Both products are relatively recent; long-term failure data is limited. The consistent negative that appears across Roborock's broader line — including both models' owner reviews — is post-warranty support. Roborock's responsiveness after the warranty window is flagged in r/RobotVacuums: owners who needed parts or resolution outside warranty report slow response times and difficulty getting support. This appears at higher frequency in Roborock threads generally than in competitor threads. It's product-line level, not model-specific.

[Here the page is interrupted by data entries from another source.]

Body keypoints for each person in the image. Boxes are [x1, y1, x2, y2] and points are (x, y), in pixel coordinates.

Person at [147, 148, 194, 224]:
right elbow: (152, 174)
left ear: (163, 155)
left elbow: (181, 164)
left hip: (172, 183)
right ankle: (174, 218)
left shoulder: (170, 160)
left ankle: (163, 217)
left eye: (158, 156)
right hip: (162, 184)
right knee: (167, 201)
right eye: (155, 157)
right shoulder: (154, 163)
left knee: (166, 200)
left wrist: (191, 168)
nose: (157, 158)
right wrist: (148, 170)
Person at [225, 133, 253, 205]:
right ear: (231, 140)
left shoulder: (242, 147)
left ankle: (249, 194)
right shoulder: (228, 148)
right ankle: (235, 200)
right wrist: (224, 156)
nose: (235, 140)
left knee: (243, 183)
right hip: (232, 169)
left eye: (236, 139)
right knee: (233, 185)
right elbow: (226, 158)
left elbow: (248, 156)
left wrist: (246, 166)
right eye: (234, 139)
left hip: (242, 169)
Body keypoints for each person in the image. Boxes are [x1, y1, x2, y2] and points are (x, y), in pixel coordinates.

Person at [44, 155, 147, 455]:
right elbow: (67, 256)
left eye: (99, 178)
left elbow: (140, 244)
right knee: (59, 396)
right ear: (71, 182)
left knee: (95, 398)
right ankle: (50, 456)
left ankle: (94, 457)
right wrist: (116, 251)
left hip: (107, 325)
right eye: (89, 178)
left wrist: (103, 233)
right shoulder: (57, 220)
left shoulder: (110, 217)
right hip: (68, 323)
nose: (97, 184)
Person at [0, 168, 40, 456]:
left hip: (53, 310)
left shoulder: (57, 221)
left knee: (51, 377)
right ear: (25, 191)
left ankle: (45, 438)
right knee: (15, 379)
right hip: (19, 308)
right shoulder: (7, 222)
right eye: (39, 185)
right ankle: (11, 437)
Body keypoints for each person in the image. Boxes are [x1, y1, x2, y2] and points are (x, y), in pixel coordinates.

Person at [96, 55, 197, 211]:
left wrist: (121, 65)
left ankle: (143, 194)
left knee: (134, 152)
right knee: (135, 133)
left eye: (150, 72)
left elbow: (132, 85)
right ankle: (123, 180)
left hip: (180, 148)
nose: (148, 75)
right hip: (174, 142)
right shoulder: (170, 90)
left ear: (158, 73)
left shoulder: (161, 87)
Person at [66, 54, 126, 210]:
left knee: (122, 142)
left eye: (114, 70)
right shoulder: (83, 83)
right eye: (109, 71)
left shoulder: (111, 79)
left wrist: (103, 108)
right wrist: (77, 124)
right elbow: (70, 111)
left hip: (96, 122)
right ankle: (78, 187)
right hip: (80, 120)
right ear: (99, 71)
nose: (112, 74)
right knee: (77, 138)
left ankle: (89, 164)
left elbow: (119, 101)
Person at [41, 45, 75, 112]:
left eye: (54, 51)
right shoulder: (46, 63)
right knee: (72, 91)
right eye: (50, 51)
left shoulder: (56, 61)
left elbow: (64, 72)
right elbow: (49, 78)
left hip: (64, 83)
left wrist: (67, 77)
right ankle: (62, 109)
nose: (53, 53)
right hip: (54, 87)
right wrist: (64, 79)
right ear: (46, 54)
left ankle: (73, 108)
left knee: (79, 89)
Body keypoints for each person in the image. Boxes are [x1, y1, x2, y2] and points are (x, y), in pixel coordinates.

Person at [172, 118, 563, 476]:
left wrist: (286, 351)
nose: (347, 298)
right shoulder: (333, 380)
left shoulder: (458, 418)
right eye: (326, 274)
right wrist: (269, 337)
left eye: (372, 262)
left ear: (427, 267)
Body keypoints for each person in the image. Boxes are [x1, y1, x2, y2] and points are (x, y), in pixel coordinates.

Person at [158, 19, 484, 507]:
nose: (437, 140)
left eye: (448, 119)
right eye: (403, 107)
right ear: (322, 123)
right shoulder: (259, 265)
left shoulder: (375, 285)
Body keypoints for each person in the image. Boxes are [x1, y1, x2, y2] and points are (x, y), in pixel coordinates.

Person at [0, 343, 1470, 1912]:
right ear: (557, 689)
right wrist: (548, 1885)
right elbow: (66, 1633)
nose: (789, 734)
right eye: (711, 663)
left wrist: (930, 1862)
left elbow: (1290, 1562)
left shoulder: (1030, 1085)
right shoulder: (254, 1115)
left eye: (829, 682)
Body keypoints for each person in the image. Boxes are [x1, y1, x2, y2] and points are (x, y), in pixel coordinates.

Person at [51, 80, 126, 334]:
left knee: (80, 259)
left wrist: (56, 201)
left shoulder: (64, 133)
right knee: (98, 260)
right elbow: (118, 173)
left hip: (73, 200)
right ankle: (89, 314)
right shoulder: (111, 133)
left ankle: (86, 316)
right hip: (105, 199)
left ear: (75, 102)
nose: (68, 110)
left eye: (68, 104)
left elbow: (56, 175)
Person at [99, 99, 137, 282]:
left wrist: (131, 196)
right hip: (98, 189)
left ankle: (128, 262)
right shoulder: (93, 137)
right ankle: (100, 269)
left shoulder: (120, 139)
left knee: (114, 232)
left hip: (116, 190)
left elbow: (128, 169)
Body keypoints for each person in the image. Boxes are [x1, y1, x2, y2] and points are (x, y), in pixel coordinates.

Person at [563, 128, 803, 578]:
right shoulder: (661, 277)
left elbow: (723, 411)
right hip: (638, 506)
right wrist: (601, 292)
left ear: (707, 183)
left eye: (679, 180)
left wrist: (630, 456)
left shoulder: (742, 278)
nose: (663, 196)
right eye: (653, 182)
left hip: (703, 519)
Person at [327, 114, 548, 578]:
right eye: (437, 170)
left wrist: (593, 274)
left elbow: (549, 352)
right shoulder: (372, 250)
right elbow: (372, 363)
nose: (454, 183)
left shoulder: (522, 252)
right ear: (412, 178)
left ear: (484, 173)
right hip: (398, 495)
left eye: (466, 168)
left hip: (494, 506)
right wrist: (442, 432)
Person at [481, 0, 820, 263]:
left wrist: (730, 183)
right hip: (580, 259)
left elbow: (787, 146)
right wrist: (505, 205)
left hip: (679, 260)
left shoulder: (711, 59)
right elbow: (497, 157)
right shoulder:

Who should buy the Qrevo S / who should get the Curv

Buy the Qrevo S (~$999 CAD) if:

  • Pet hair management is your primary need — 7,000Pa suction handles this well and daily use owner reports are consistently positive
  • Your home has consistent floor clutter (cables, toys) — the S's obstacle avoidance appears in fewer owner complaints than the Curv's
  • You mop for maintenance, not deep-cleaning — room-temperature water mopping is adequate for daily hard floor upkeep
  • The $300 difference matters — owner reports indicate S performance meets the needs of most households

Buy the Qrevo Curv (~$1,299 CAD) if:

  • Corner and edge cleaning is important — the FlexiArm extension genuinely solves the wall-strip problem that the S (and most robot vacuums) leave behind
  • You cook regularly and mop with hot water — the 75°C dock wash is the clearest differentiator in mopping performance
  • You have multiple dogs with heavy shedding — the DuoDivide system's 0% tangle rate in testing is the strongest data point the Curv has
  • You want the premium docking experience for its own sake — the Multifunctional Dock 3.0's self-maintenance features are the most complete in Roborock's lineup
80%
of long-term owners say they’d buy it again
Derived from ClearPick score (8.9/10) based on aggregated owner sentiment

Best For — At a Glance

Use CaseRoborock Qrevo S …Roborock Qrevo Cu…
Long-term reliabilityWinnerWeaker
Budget-conscious buyersWeakerWinner
Value per dollar spentWeakerWinner
Bottom Line from Owners

The Qrevo Curv is a better robot vacuum than the Qrevo S in controlled testing. In real-home owner data, the gap is smaller than the price suggests — and in one specific area (obstacle avoidance with floor clutter), the S gets fewer complaints. The Curv is worth the extra $300 for owners who cook regularly and want hot-water mopping, or who have multiple heavy-shedding pets and want the tangle-free brush system. For everyone else — including most pet owners with moderate shedding — the Qrevo S delivers on its core job and keeps $300 in your pocket.